- What the task requires
Make a verbatim transcription of the records, without the pictures.

- Extracted data
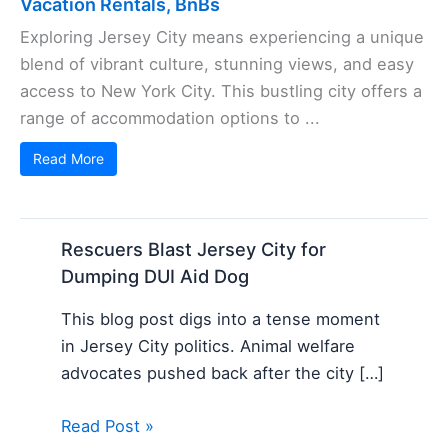
Vacation Rentals, BnBs
Exploring Jersey City means experiencing a unique
blend of vibrant culture, stunning views, and easy
access to New York City. This bustling city offers a
range of accommodation options to ...
Read More
Rescuers Blast Jersey City for
Dumping DUI Aid Dog
This blog post digs into a tense moment
in Jersey City politics. Animal welfare
advocates pushed back after the city […]
Read Post »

- Problem solution
Vacation Rentals, BnBs
Exploring Jersey City means experiencing a unique
blend of vibrant culture, stunning views, and easy
access to New York City. This bustling city offers a
range of accommodation options to ...
Read More
Rescuers Blast Jersey City for
Dumping DUI Aid Dog
This blog post digs into a tense moment
in Jersey City politics. Animal welfare
advocates pushed back after the city […]
Read Post »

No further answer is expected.